Figure 2 FLT3 and PI3K/Akt signaling were detected. (A) PCR product of FLT3 gene was applied to agarose gel electrophoresis. β-actin was used as an internal control. (B, C) The protein level of total FLT3, phosphorylated-FLT3, total Akt, phosphorylated-Akt in BaF3-ITD, BaF3-ITD-R, MV4-11, MV4-11-R cells were evaluated by immunoblotting, with β-actin used as aloading control.
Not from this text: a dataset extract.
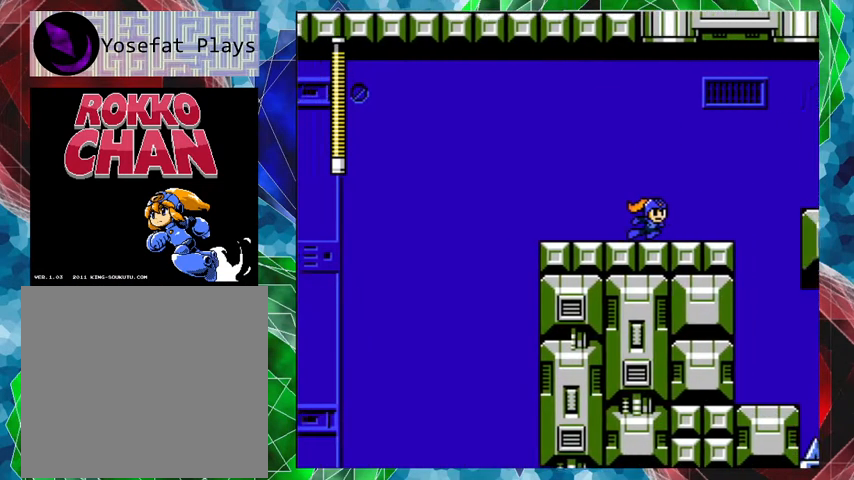
{"buttons": [], "left_stick": "center", "right_stick": "center", "events": []}
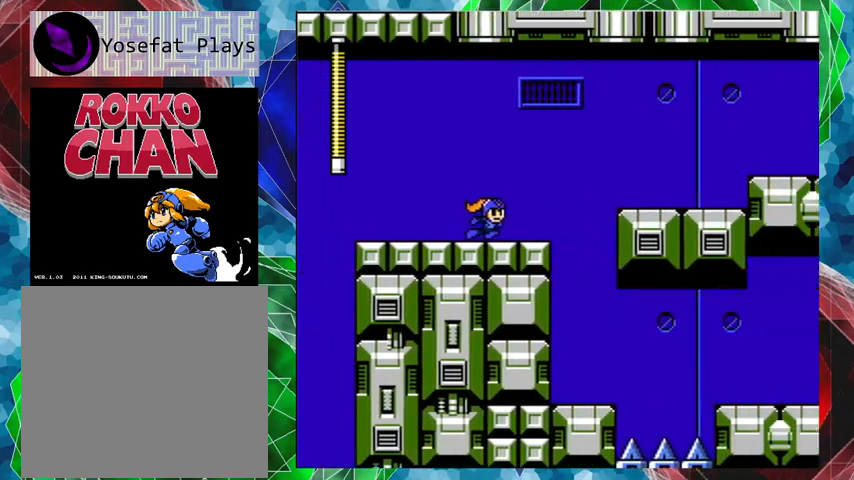
{"buttons": [], "left_stick": "center", "right_stick": "center", "events": []}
The Resistant Cells Rely on Glucose for Proliferation
The activation of the PI3K/Akt signaling pathway is known to regulate cell death and survival, and enhance glycolytic activity and metabolism (34). Plentiful work had shown that increased Akt activation could directly phosphorylate a number of glycolytic enzymes such as hexokinase 2 (HK2) (35). Based on the hyper-activation of PI3K/Akt signaling, we firstly examined glycolytic genes, including HK2, pyruvate kinase isozyme M2 (PKM2), lactate dehydrogenase A (LDHA), and glucose transporter type 1 (GLUT1), found HK2, PKM2 and GLUT1 genes were over-expressed in varying degrees in the resistant cells. Western blotting further confirmed the up-regulation of HK2, PKM2 and 3-phosphoinositide dependent kinase-1 (PDK1) in protein level, as shown in Figures 3A, B. When the glucose in the medium was deprived, the proliferation of resistant cells was inhibited more significantly than that of the corresponding parental cells, especially for MV4-11 cells, so deprivation of glucose indeed inhibited cells growth from 24h to 72h. However, this inhibition didn’t show any statistical significance (P>0.05). However, this difference was more apparent for the MV4-11-R cells, with the cell growth suppressed significantly from 48h, as shown in Figure 3C (P<0.001). For BaF3-ITD and BaF3-ITD-R cell lines, same phenomenon was observed, as shown in Figure 3D, the inhibition effect was more apparent for the resistant cells at 48 h, 72 h, and 96h. That means the resistant cells are more dependent on glucose for cell proliferation and energy supply. Glycolysis is the major way of adenosine triphosphate (ATP) production for the resistant cells since mitochondria dysfunction was reported in my previous work (26). Intracellular ATP was measured when the enzymes relevant to glucose metabolism were interfered. By treating the resistant cells with 10 μM oxamate, a competitive LDHA inhibitor, for 6 hrs, we observed the ATP production was reduced to 62.8% and 60.7% for MV4-11-R and BaF3-ITD-R respectively (P<0.001). 2-deoxy-d-glucose (2-DG), a derivative of glucose, can be phosphorylated by hexokinase and interfere with glucose uptake. Similar phenomenon was observed when cells were treated with 10μM 2-DG for 6 hrs, with ATP production significantly reduced to 83.7% and 74.7% for MV4-11-R and BaF3-ITD-R, respectively (P<0.05) (Figure 3E). These results mean the resistant cells depended on glycolysis for survival and ATP production.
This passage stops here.